Suddenly Jet stepped around the corner and walked directly into Amy. She screamed and almost fell, but found his arms around her waist to hold her up. He smiled affectionately and she blushed and straightened up.

"Thank you," she said. "And sorry for walking into you."

Jet's eyes travelled past Amy and fell on the human and two Pokemon behind her. His expression instantly hardened. "Why is everyone looking for me?" he demanded.

"We were worried," Amy tried to explain, but Jet had let go of her and strode up to Gardevoir.

"Have you come to try to redeem your human?" he demanded, jabbing her sharply in the chest.

Amy gasped. "Jet..."

Jet ignored her. "Well?" he demanded. "Why are you trying to corner me like this?"


----------



## Dragon_night (Jul 8, 2008)

*Re: Poképhiles*

Gardevoir nearly laugh, but kept it inside herself, as to not be rude. _I think you've been hanging around Ty too much. My human?_ She decided not to say anything else in fear she might provoke Jet.


----------



## Gardevoir Girl (Jul 9, 2008)

*Re: Poképhiles*

"Yes, _your_ human!" Jet bellowed, shoving Gardevoir in the chest.

"Jet..." Amy grabbed his arm desperately. "Calm down, we didn't meant to-"

Jet let out of roar of fury, yanked his arm from Amy's grip and swung his paw at her. It all happened in a fraction of a second. Time seemed to move in slow-motion as Amy staggered into a wall, clutching her face, and spared Jet one terrified glance through her fingers before fleeing in the direction of the bathroom.

As the door slammed behind her, Jet remained where he was standing, horrorstruck by what he had done.


----------



## Flareth (Jul 9, 2008)

*Re: Poképhiles*

Josh stared at Jet. You could tell he was *seriously* angry.

"You know what? I don't care if I go to jail...." he started.

He grabbed for Jet's fur.


"FOR THIS." he yelled, trying to do serious harm to the Lucario.


----------



## Dragon_night (Jul 9, 2008)

*Re: Poképhiles*

Gardevoir could only float there, thinking. This was never a situation she'd even been in. Sure, she'd been threatened, but never struck. And Amy, she was just a human girl, against this-this _dog_.

And she provoked him. She had to fix this.

Throw her psychic power, she sent a silent message to both Josh and Pureheart, blocking Jet from hearing. _Josh, leave him alone. You and Pureheart, make sure Amy's okay, she's more important. And don't the Jet get to her. Find Calim if you can._

He body floated around Josh, until her face was close enough to Jet's for only him to hear. She didn't know whether or not the Lucario could understand the usual Pokemon speech, but just went along, moving her lips. 

"That was a very stupid thing to do."

Before he could say anything to her, her body evaporated into the air, dispersing in a flash of purple. 

Her body reappeared at the fast food joint Ty was in. He was still sitting back with his eyes closed.


----------



## Gardevoir Girl (Jul 9, 2008)

*Re: Poképhiles*

Jet slumped against the wall, devastated. "I know..." he whispered. "I never should have done that. I deserve this hate."

He slid slowly to the floor and curled up in a foetal position, half-wishing someone would come along and trample him to death.

▶ **Data section**
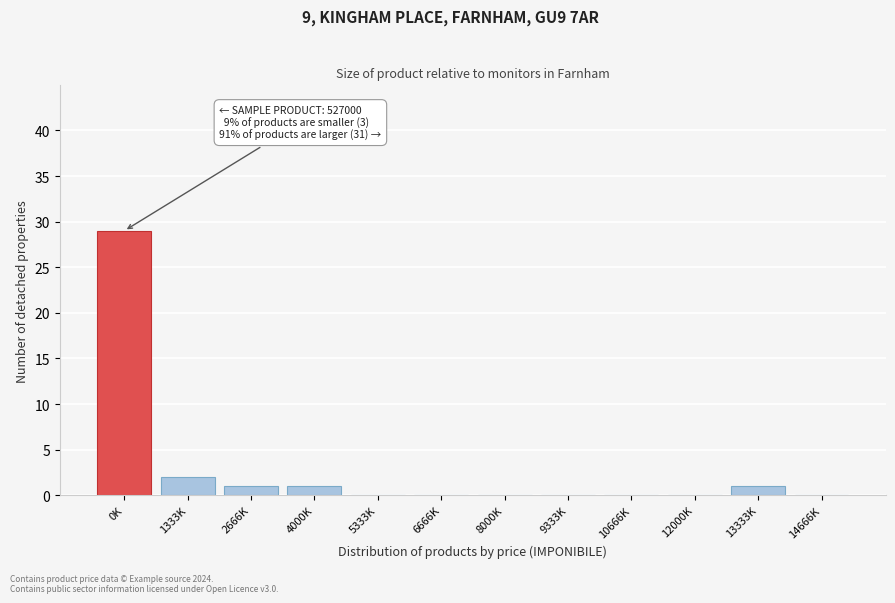

Reading right to left, extract all data points from this chart.

14666K=0	13333K=1	12000K=0	10666K=0	9333K=0	8000K=0	6666K=0	5333K=0	4000K=1	2666K=1	1333K=2	0K=29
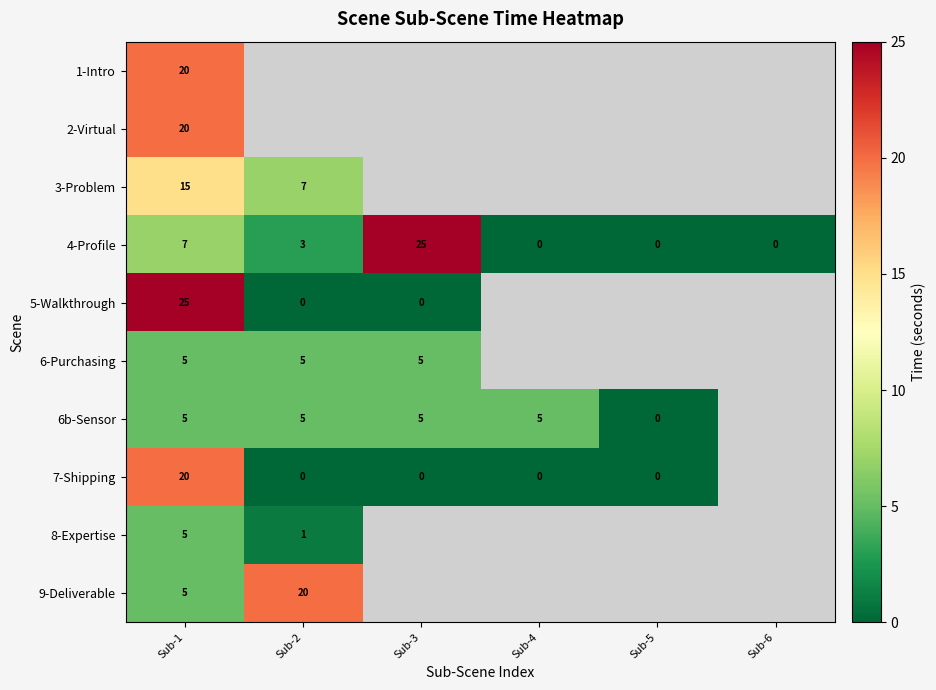

Is the value of 4-Profile at Sub-2 greater than the value of 6b-Sensor at Sub-5?

Yes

▶ **Required work**
(1) Please rewrite the Poképhiles excerpt from "## Flareth (Jul" up to and including "to the Lucario.", putting "prison" in place of "jail".
(2) In the Poképhiles excerpt, where does Gardevoir's body reappear after it disperses in a flash of purple?

▶ **Answers to the exercise**
(1)
## Flareth (Jul 9, 2008)

*Re: Poképhiles*

Josh stared at Jet. You could tell he was *seriously* angry.

"You know what? I don't care if I go to prison...." he started.

He grabbed for Jet's fur.


"FOR THIS." he yelled, trying to do serious harm to the Lucario.

(2) At the fast food joint Ty was in.